DIY Seed Starter Shelves
This first year I kept the seed trays outside. I kept them on the shelves of some old rolling TV carts (the ones they used in public schools when I was little) and I rolled them into the sun each morning and back under the carport each night. We live in Louisiana and we had an unusually mild winter, so most of the seedlings did okay.
Last year I decided to keep them all inside as it was an unusually cold winter. It was an impromptu set up to say the least. I put a vinyl tablecloth over the dining room table and covered the whole thing with six packs in flood trays to catch the water. Then I positioned every lamp in the house between the flood trays to get as much light to them as possible. After not using the dining room or any lamps for two months, we had a little better success with the seedlings, but still not phenomenal.
This year I decided to bite the bullet and invest the money in actually build a seed starting system that gives the seeds everything they need for the strongest start possible. I look forward to seeing how this new set up affects the yields once the vegetables start coming in.

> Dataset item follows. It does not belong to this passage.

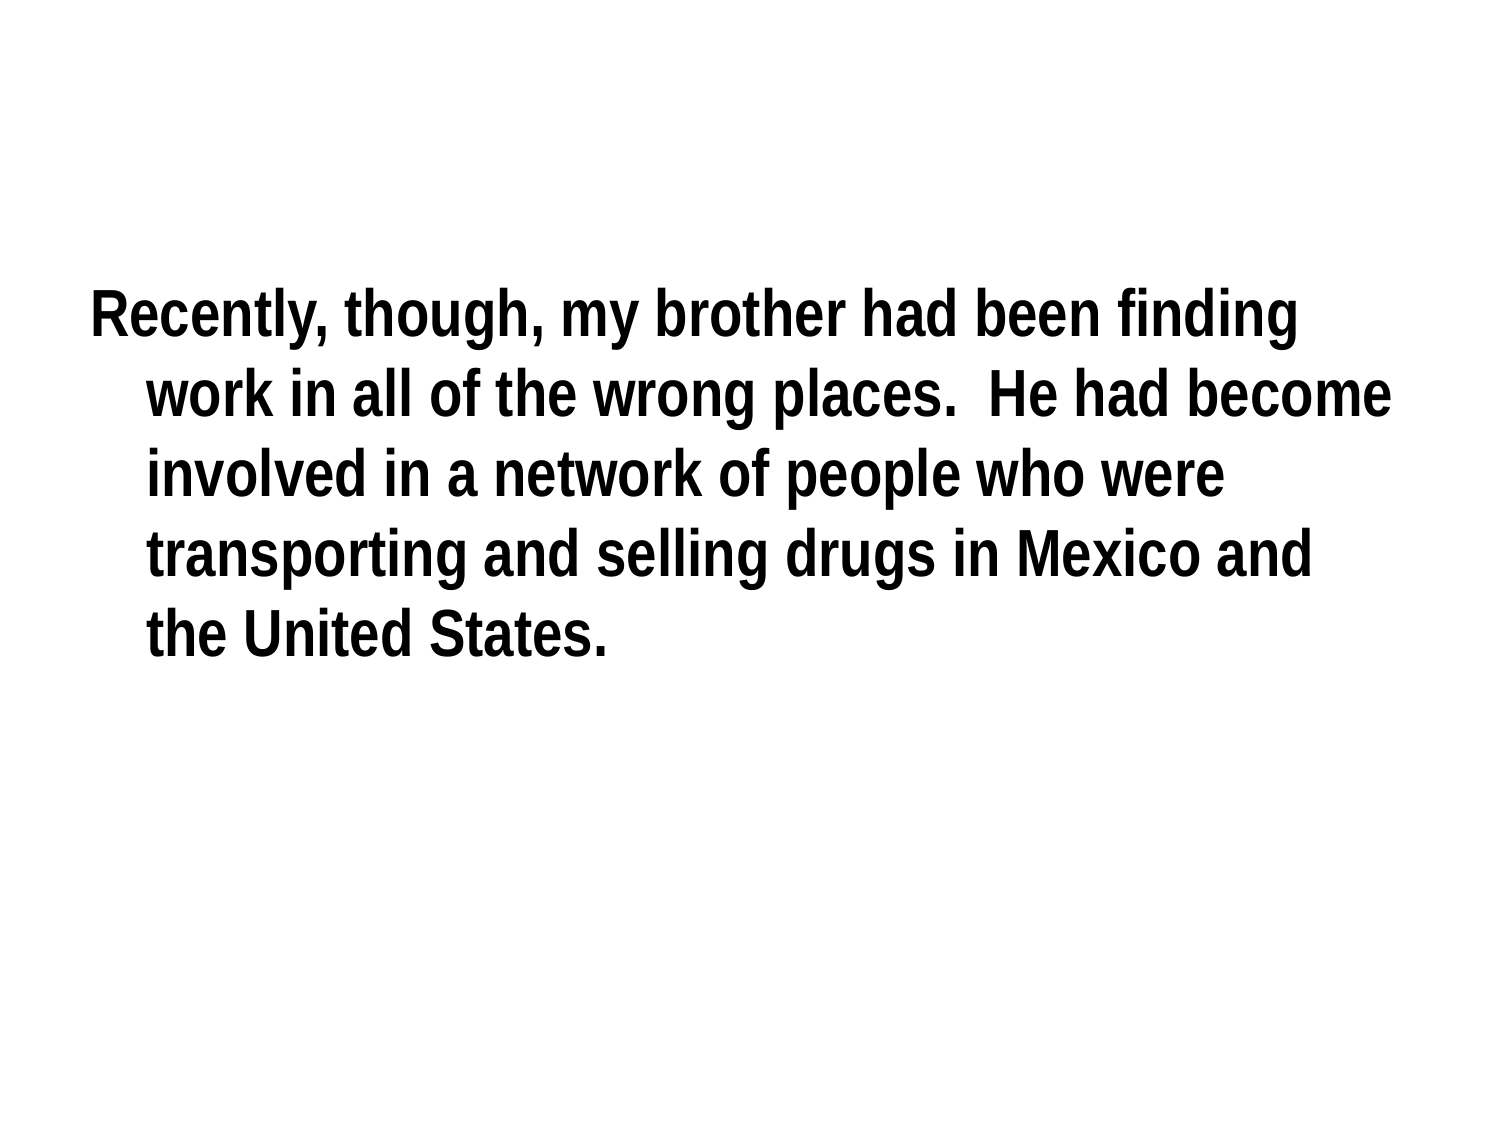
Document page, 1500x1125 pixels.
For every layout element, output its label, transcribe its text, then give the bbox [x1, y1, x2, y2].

All things considered it wasn't a very expensive endeavor. I used some plastic stackable shelves that I had in the greenhouse, so the frame was already there. If you don't have shelves already and don't want to buy a new set, you can always create a custom frame out of 2x4's. Since this is going in the spare room that has carpet, I put down a vinyl tablecloth for easy clean up in case there are any leaks.
I then bought three hanging fluorescent work light fixtures for $12 a piece and six daylight fluorescent bulbs for $5 a piece. The fixtures already came with chains, but I had to add S hooks. Instead of running back to the hardware store, I just made my own out of a metal clothes hanger. I hung the lights as low as they will go to start off with and plugged them all in to a power strip so that I can turn them all on and off at the same time. Now all I need are the plants!
I bought these barbeque trays from the dollar store last year to use as flood trays, and they work great, especially for the price! I can fit 5 six packs on each one, and this allows me to water the plants from the bottom rather than the top.
I used seed starting mix to put in the six packs. The Jiffy Organic is awesome and not very expensive (about $5 per bag). For the six packs, I used some old ones that I had kept from last year and disinfected them.
Lower the lights all the way so that they are close to the plants! And I'm not sure if you can see in the picture, but I label each six pack with a plastic knife and a Sharpie. For some reason I always have the knives left in those mixed boxes of plastic utensils and they work perfect for this!
This set up has worked so amazingly, I just have to share the progress! I will show you the progress of just one of the six packs to give you an idea- I planted the Roma tomato seeds on Jan. 10, and the first ones sprouted after only 6 days. Here is the growth over the first few weeks.
By Jan. 31 I had to transplant them into 4 inch pots after only 3 weeks! At this point, I am hoping the weather warms up soon or I'm afraid I'll have a full container garden inside my house!